Reference no: EM132274724
Essay Prompts
Ancient
1. What is the divided line analogy and what is the allegory of the cave? How do they relate and/or differ from each other?
2. Aristotle gives an account of what (primary and secondary) substance is by distinguishing between that which is "said of" (or "predicated of" as it is translated in the Reality text) a subject and that which is "present in" a subject. Explain what a substance is for Aristotle using and explaining this said of/present in distinction. Pay special attention to the implication that certain predicates' existence is dependent upon substance.
3. Compare and contrast Plato and Aristotle's views on substance.
Ancient & Medieval
4. What is Plato's account of the forms and what biblical content does Augustine add to Plato's theory in the reading that we did?
5. What is Aquinas's criticism of Aristotle with respect to existence? What explains existence, according to Aquinas?
Rationalists
6. Descartes: "I think, therefore I am" is the first piece of genuine knowledge that Descartes hits upon. How does Descartes arrive here? In order to have knowledge beyond this, Descartes thinks that we need God. What is his argument for the existence of God? Is it a good argument? Why or why not?

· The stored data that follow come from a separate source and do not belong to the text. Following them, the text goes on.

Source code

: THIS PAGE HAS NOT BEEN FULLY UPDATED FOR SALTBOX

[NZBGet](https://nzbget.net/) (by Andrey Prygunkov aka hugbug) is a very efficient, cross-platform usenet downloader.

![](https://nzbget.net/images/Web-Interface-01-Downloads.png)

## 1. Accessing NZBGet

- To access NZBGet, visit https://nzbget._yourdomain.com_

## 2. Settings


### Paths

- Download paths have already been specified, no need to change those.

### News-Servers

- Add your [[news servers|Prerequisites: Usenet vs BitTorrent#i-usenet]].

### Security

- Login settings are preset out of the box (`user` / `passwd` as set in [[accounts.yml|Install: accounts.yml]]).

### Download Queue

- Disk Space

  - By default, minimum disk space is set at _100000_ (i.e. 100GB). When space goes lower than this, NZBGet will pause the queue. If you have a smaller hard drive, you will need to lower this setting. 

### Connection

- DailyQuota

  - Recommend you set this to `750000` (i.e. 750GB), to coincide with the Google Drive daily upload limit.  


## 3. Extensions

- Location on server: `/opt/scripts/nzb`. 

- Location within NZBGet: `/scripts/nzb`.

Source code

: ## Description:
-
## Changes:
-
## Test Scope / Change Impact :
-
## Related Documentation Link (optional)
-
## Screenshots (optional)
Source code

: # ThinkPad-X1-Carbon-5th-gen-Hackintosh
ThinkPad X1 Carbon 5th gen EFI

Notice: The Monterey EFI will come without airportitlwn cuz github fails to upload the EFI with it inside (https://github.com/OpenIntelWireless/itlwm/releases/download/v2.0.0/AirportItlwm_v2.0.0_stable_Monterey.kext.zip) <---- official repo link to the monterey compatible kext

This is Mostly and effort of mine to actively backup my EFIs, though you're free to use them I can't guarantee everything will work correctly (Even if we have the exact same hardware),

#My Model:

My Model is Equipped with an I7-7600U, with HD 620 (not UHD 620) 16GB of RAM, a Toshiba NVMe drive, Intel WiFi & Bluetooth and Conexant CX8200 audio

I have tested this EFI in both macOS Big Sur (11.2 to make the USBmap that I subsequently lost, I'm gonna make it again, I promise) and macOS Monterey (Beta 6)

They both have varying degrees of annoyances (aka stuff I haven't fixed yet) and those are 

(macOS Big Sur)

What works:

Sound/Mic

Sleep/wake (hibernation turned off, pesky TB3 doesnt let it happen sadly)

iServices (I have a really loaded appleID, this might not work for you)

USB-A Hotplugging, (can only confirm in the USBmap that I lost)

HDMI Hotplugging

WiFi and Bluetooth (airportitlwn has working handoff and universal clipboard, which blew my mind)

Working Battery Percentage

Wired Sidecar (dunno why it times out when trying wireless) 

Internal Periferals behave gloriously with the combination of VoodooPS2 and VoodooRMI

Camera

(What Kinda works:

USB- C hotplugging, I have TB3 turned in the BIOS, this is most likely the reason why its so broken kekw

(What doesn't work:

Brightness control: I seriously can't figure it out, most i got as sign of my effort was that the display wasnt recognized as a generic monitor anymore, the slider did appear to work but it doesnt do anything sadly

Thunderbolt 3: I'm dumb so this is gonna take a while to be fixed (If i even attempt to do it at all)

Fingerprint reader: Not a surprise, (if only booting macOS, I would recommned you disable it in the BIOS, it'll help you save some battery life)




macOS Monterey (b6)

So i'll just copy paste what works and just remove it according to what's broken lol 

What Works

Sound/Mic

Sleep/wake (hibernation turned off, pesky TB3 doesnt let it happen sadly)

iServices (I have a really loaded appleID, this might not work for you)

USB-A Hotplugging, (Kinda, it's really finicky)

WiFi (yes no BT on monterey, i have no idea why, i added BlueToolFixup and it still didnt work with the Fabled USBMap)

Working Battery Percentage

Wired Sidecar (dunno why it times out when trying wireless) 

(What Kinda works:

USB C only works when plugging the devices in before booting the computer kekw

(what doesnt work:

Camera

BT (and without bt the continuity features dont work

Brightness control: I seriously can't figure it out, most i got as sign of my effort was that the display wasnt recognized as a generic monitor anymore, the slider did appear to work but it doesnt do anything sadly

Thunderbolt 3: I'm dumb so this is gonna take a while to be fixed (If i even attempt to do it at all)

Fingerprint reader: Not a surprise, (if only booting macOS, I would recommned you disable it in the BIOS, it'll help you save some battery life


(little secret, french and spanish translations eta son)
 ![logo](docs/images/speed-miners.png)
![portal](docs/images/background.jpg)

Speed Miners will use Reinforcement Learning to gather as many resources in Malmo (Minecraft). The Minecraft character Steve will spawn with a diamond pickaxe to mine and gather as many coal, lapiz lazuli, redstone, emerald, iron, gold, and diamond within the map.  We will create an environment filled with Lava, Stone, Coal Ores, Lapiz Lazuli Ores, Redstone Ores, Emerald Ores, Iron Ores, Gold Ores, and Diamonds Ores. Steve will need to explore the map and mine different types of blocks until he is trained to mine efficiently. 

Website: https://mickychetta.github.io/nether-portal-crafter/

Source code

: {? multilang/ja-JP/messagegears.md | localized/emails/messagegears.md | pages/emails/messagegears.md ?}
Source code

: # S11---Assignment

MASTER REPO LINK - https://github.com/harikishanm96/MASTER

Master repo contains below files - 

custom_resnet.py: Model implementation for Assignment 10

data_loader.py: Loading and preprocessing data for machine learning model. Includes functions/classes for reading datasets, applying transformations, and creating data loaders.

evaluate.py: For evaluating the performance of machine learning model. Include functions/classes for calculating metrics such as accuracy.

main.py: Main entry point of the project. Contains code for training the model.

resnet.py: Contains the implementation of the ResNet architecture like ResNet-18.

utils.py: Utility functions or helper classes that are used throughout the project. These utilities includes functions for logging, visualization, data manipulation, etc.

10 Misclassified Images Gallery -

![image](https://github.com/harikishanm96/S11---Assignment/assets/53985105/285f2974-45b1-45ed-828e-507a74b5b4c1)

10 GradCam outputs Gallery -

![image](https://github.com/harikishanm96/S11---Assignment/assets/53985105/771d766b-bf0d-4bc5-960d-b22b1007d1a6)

7. Spinoza: At the beginning of the excerpt from the Short Treatise, Spinoza states that ". . . in order to express our views more clearly, we shall premise the four following propositions." He then lists those four propositions and in the pages that follow gives arguments for each one. Choose one proposition and explain in your own words how Spinoza argues for it.

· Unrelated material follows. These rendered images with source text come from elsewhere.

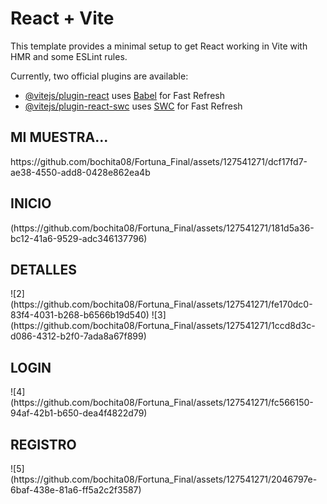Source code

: # React + Vite

This template provides a minimal setup to get React working in Vite with HMR and some ESLint rules.

Currently, two official plugins are available:

- [@vitejs/plugin-react](https://github.com/vitejs/vite-plugin-react/blob/main/packages/plugin-react/README.md) uses [Babel](https://babeljs.io/) for Fast Refresh
- [@vitejs/plugin-react-swc](https://github.com/vitejs/vite-plugin-react-swc) uses [SWC](https://swc.rs/) for Fast Refresh

<h2>MI MUESTRA...</h2>
https://github.com/bochita08/Fortuna_Final/assets/127541271/dcf17fd7-ae38-4550-add8-0428e862ea4b


<h2>INICIO</h2>
(https://github.com/bochita08/Fortuna_Final/assets/127541271/181d5a36-bc12-41a6-9529-adc346137796)

<h2>DETALLES</h2>
![2](https://github.com/bochita08/Fortuna_Final/assets/127541271/fe170dc0-83f4-4031-b268-b6566b19d540)
![3](https://github.com/bochita08/Fortuna_Final/assets/127541271/1ccd8d3c-d086-4312-b2f0-7ada8a67f899)

<h2>LOGIN</h2>
![4](https://github.com/bochita08/Fortuna_Final/assets/127541271/fc566150-94af-42b1-b650-dea4f4822d79)

<h2>REGISTRO</h2>
![5](https://github.com/bochita08/Fortuna_Final/assets/127541271/2046797e-6baf-438e-81a6-ff5a2c2f3587)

8. In Monadology 2, Leibniz writes, "...there must be simple substances, since there are composites; for the composite is nothing more than a collection, or aggregate, of simples." What, according to Spinoza, is a substance? Explain why must this substance must be simple (don't
forgot to to explain what it means for something to be simple).
9. In Monadology 17, Leibniz argues that "perception . . . is inexplicable in terms of mechanical reasons . . ." Discuss Leibniz argument here, putting it into your own words.
Empiricists
10. Locke: What does Locke think substance is? How does he come to this conclusion?
11. Berkeley: What is the only kind of substance, according to Berkeley? Why does he think this? What does he think primary qualities such as extension, rest, figure, motion, solidity, and number are?
12. Hume: Give Hume's skeptical argument. Explain how this relates to natural laws like Newton's law of gravity and/or one of his laws of motion (for example: force = mass * acceleration)
Kant
13. What, according to Kant, is substance?
14. What are phenomena and what are noumena? Why might the existence of phenomena force one to posit the existence of noumena?
15. What is Hume's skeptical challenge and how does Kant respond to that challenge?